[Selected excerpt]
===

Now, while facing such structural changes, a new Trump administration is coming once again. What is drawing attention is, of course, the appointments for key cabinet positions and other roles, which have been reported on quite extensively in Japan. Some very controversial selections have been announced, but compared to the first term, what are the characteristics?

Matsumoto

As a researcher, it's scary to say "I don't know," but I will dare to say I don't know. The reason is, after all, the predictability of Trump's actions is low. Trump himself seems to have a tendency to intentionally create surprises.

Regarding appointments, the Republicans have 53 seats in the Senate this time, so if four people vote against someone, it's a no-go. This number is quite tight. Additionally, what we learned in the first term is that even if someone is a "yes-man" now, you never know when the relationship might sour. I think the "personal shop" nature of Trump's operation will likely continue into the second term.

===

[Provided material]
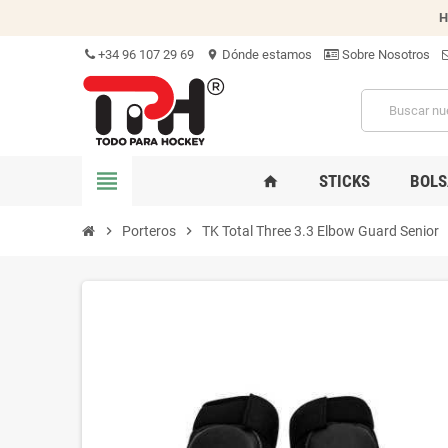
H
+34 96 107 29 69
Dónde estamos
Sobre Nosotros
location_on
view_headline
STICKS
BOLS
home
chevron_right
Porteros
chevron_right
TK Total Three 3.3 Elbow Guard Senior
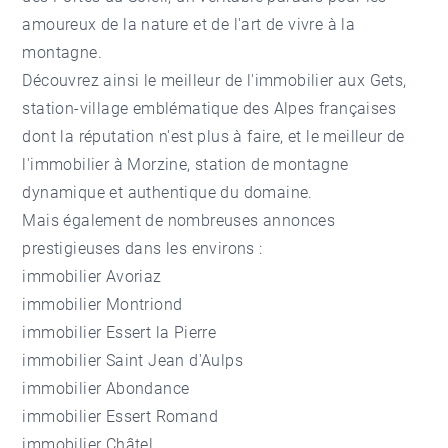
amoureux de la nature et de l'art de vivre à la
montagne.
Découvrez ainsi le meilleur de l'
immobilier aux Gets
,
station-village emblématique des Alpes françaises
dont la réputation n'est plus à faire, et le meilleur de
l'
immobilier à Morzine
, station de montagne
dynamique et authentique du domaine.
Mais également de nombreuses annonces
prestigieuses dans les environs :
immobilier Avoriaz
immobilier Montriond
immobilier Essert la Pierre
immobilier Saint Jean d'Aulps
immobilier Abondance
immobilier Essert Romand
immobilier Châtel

===

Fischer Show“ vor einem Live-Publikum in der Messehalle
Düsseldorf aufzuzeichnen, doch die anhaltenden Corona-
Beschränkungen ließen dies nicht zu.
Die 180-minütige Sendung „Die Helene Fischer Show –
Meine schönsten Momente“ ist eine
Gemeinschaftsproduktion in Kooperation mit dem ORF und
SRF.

===

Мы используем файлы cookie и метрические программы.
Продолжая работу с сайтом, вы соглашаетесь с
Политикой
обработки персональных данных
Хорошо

===

[Action item]
Pick up the interview on the second Trump administration's appointments after its last sentence and continue it. The records come from a different source than the text.

[Response area]
The most unknown factor among them is Elon Musk. It is completely unpredictable when things might sour with Musk and how that would affect the administration as a whole. I believe the relationship with Musk is what we must watch most closely.

Okayama

It is clear that the first Trump administration ended up in a state where it couldn't do what it wanted because things went poorly with those who became cabinet members, or people without expertise were appointed to positions. I thought that if they had learned from that, they would appoint people with at least some professional competence. However, looking at the appointments so far, there isn't much of that atmosphere.

And, under the American constitutional system, legislation is absolutely necessary to realize full-scale policies. Therefore, the relationship with Congress becomes an issue, but in a situation where the two major parties are so ideologically and emotionally polarized and extremely evenly matched, what do the next four years look like?

Matsumoto

This is my specialty, but I think if Trump had truly won a landslide victory this time, the Republicans would have won more in the congressional elections. However, they lost seats in the House. I think it might be better to view Trump's election this time essentially as the reelection of an incumbent president. If so, it is consistent with how the seats in Congress increased or decreased.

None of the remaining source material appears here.